- Seçilen metin:
▽
1999’da gelişmiş ülkelerin dünya GSYH’sindeki payı %57,4 iken bu oranın 2024’te %39,6’ya gerilediğini belirten Eğilmez, “Buna karşılık gelişmekte olan ülkelerin dünya GSYH’sindeki payı 42,6’dan yüzde 60,4’e yükselmiş” dedi. Aynı dönemde ABD’nin dünya GSYH’sindeki payı %21,9’dan %14,8’e gerilerken, Çin’in payı %11,2’den %19,3’e yükseldi. Eğilmez, “Çin, son on yıldır satın alma gücü paritesiyle hesaplanan GSYH açısından dünyanın en büyük ülkesi olarak karşımıza çıkıyor (cari fiyatlarla hesaplandığında ABD hala birinci sırada)” notunu düştü. Euro bölgesi için de düşüş eğilimi gözlemlendi.
Gelir dağılımı açısından tabloyu değerlendiren Eğilmez, “Dünyanın toplam GSYH’sini 100 dolar olarak kabul edelim. Bu durumda 42 gelişmiş ülke bu gelirin 39,6 dolarını alacak ve ülke başına ortalama 0,94 dolar gelir düşecek, 155 gelişme yolundaki ülkenin alacağı toplam gelir payı 60,4 dolar olacak ve ülke başına 0,39 dolar gelir düşecek demektir” ifadelerini kullandı. Eğilmez’e göre, bu hesaba göre gelişmiş ülkeler gelişmekte olan ülkelere göre yaklaşık 2,5 kat daha fazla gelir elde ediyor.
Eğilmez, IMF’nin 2025 ve 2026 yıllarına ilişkin temel makroekonomik tahminlerini de yorumladı. “Dünyanın en büyük ekonomisi olan ABD 2025 ve 2026’da potansiyel büyümesinin (yüzde 2,5 kabul ediliyor) altında büyüyecek ama resesyona girmeyecek gibi görünüyor. Buna karşılık Euro bölgesi, eğer bu tahminler gerçekleşirse resesyonun eşiğinde bulunuyor. Gelişmelere göre iki tarafa da devrilebilecek bir ağaç gibi. Dünyanın en büyük ekonomilerinden olan Çin, alışılagelmiş büyüme oranlarının yarısına razı olacak durumda” dedi.
Arjantin’in, kamu harcamalarını kısıcı, enflasyonu düşürmeye yönelik önlemlere rağmen iyi bir büyüme yakalayacağını belirten Eğilmez, Türkiye için yapılan tahminlerin ise potansiyel büyüme oranının altında kalacağını gösterdiğini vurguladı: “Türkiye için tahminler her iki yılda da potansiyel büyüme oranının (yüzde 4,9 olarak tahmin ediliyor) altında kalacağını ortaya koyuyor.”
△
Seçilen metne göre şu soruları cevaplayın:
(a) 2024'te gelişmiş ülkelerin dünya GSYH'sindeki payı yüzde kaçtır?
(b) ABD'nin potansiyel büyüme oranı yüzde kaç kabul ediliyor?
(c) Türkiye için potansiyel büyüme oranı yüzde kaç olarak tahmin ediliyor?
Bu kayıtların buradaki işle hiçbir ilgisi yok.

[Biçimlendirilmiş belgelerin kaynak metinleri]
▽
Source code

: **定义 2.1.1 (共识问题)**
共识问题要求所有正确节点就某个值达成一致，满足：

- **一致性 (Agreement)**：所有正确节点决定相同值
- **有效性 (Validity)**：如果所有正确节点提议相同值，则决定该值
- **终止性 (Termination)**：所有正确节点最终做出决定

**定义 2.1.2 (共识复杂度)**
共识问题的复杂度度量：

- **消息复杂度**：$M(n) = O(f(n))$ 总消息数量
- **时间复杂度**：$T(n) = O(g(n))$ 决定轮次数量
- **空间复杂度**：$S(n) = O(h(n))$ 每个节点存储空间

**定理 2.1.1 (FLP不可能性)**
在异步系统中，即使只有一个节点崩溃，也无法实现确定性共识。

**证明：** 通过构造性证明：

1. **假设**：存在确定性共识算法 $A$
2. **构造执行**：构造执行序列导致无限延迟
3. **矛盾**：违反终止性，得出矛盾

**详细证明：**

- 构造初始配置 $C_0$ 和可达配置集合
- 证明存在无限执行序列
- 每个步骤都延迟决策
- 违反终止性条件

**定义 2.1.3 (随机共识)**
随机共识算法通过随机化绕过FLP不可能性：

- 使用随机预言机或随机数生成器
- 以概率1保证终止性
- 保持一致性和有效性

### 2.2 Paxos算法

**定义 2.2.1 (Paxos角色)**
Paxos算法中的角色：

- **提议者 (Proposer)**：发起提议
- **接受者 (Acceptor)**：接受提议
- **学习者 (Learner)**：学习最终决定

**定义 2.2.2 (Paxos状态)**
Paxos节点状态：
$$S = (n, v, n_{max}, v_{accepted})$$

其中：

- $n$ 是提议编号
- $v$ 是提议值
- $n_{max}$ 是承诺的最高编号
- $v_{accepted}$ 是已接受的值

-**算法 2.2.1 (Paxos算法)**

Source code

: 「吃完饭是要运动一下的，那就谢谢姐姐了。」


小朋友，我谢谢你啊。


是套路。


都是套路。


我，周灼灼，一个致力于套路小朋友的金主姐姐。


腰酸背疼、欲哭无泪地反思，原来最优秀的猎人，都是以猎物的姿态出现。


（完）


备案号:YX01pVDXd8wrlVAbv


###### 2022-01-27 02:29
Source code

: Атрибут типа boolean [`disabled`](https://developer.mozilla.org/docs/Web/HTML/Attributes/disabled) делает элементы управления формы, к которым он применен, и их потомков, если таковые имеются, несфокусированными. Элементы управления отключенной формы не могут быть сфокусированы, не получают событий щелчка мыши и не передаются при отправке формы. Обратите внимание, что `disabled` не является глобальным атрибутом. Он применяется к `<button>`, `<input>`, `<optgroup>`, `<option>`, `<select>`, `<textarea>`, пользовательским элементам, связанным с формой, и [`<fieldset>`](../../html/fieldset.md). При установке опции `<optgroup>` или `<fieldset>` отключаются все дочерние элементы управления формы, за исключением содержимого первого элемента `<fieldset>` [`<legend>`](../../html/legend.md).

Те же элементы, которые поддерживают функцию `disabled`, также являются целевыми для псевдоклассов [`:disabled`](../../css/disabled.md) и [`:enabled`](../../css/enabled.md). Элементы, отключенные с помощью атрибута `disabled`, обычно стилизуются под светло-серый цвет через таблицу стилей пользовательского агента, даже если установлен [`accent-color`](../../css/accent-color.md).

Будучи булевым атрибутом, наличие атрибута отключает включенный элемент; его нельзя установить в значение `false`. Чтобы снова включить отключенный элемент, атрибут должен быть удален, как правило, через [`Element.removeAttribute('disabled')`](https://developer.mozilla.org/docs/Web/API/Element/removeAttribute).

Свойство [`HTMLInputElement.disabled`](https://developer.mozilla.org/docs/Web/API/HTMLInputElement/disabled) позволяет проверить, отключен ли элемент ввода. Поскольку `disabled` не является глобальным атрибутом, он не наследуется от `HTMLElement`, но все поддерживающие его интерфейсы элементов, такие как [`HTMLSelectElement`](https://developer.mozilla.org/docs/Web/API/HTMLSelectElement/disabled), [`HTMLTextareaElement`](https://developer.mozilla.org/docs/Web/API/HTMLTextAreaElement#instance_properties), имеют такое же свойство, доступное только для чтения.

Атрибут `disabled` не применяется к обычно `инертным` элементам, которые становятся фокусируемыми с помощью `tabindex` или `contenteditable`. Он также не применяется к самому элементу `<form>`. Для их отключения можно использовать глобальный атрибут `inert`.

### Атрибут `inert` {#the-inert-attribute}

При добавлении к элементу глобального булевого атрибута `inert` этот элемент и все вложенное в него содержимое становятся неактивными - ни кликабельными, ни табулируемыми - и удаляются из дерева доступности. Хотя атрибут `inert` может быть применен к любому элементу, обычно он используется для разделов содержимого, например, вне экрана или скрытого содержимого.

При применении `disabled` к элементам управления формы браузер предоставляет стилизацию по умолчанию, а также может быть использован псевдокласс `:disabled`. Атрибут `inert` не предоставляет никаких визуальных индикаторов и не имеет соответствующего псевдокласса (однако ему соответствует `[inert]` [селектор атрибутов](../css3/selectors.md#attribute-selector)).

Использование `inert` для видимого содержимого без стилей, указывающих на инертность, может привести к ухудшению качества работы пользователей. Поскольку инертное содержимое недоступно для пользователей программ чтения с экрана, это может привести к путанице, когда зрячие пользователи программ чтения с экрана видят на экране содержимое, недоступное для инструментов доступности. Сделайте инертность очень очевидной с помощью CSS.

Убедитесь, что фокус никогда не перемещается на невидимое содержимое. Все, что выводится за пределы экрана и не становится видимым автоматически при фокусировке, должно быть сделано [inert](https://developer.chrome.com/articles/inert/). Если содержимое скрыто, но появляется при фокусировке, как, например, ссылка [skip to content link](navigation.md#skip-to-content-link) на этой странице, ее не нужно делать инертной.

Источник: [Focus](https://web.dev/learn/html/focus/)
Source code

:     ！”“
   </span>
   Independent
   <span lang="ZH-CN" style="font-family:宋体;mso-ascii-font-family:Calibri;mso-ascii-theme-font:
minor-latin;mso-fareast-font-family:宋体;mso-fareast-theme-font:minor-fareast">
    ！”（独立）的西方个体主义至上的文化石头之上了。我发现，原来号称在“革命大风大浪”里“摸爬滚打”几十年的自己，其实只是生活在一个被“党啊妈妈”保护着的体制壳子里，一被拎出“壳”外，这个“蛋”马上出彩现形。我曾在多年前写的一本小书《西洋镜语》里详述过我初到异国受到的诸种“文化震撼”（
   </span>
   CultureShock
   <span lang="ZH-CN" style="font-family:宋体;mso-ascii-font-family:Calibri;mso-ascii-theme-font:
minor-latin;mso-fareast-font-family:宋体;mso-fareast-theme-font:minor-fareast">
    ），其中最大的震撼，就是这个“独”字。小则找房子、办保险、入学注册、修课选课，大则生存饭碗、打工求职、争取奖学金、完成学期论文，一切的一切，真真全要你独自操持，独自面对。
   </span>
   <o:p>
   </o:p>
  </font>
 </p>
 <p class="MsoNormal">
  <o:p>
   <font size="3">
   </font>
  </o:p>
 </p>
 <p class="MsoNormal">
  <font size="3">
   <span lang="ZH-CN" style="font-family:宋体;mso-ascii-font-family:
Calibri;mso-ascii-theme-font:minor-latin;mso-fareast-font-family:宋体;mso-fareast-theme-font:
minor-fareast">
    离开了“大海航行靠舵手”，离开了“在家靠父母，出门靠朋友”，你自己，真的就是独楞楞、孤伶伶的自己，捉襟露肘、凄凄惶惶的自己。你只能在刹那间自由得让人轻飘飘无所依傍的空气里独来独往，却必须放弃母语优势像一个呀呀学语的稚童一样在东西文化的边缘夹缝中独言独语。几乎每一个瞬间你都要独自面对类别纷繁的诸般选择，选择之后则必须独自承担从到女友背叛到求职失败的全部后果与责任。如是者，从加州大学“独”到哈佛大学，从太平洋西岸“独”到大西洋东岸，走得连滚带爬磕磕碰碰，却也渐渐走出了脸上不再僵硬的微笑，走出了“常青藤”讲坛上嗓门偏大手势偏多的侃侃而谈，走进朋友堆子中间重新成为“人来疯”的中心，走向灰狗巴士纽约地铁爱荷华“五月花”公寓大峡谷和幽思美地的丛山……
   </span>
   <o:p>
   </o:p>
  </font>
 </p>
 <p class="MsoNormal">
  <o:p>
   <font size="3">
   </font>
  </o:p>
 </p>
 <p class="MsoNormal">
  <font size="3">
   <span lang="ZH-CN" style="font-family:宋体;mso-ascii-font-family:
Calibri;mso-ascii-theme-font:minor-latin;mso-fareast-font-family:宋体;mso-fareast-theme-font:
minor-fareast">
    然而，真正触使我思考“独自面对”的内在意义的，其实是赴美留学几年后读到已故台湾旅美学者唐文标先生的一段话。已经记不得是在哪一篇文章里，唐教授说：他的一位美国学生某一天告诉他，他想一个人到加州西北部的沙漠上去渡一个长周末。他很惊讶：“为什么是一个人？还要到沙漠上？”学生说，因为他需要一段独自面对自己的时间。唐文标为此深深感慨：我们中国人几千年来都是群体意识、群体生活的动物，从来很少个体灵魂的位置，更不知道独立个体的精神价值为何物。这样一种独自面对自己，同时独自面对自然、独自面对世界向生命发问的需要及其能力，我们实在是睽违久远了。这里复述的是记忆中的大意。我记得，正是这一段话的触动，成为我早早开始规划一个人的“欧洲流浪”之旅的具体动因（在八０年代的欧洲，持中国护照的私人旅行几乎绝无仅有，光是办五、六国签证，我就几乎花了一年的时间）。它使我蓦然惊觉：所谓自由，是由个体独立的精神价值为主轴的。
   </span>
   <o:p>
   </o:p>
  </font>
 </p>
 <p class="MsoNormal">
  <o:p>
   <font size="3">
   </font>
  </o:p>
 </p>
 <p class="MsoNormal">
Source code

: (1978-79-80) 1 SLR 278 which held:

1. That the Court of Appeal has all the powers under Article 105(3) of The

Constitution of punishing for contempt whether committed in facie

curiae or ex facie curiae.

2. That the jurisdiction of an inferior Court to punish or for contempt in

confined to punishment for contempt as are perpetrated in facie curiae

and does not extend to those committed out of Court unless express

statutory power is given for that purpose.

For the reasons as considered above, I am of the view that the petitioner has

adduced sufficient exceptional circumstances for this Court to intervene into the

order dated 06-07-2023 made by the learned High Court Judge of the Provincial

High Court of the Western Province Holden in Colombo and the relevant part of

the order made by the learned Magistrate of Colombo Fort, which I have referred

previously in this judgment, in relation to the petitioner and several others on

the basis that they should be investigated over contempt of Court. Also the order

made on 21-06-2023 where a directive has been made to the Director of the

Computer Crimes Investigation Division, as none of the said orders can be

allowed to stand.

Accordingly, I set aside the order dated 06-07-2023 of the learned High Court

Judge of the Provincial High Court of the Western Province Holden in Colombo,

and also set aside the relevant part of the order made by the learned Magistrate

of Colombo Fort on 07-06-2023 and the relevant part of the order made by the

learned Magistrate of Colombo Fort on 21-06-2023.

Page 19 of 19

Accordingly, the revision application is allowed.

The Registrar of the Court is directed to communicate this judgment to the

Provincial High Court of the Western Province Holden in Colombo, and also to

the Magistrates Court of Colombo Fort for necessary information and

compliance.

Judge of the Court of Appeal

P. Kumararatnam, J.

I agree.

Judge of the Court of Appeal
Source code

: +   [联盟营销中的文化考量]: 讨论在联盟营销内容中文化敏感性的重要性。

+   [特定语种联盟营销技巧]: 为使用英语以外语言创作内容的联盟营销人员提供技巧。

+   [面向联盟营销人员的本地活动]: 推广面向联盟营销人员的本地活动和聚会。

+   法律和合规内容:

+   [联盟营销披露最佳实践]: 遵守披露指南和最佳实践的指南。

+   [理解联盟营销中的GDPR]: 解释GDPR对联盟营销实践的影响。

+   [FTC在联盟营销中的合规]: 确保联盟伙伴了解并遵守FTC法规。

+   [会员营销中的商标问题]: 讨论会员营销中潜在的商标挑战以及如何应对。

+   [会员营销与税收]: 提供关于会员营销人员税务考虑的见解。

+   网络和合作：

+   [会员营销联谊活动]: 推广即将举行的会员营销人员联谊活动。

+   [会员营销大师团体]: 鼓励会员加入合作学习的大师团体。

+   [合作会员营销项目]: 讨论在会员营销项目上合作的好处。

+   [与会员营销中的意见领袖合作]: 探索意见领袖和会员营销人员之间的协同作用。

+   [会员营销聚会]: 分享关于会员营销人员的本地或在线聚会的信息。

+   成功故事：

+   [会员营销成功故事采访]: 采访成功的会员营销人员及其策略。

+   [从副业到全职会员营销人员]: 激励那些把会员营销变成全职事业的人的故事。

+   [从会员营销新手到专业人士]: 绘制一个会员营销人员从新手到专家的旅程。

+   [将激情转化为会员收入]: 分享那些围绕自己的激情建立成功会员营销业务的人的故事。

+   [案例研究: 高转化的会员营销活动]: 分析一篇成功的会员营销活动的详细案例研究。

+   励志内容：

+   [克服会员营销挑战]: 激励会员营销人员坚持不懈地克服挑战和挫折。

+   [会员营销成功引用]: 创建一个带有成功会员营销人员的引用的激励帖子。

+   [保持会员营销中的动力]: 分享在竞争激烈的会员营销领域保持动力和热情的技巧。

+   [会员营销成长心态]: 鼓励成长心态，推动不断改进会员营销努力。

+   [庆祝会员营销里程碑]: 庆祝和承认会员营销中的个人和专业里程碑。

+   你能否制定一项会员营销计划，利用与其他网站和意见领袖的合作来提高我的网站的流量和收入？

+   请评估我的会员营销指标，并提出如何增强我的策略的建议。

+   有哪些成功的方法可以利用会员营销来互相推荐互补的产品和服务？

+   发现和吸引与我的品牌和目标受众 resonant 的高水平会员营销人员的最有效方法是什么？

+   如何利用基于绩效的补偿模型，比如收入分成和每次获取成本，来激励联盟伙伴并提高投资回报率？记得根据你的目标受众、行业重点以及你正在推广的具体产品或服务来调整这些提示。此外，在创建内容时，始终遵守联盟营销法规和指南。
△
- Cevap:
(a) %39,6
(b) Yüzde 2,5
(c) Yüzde 4,9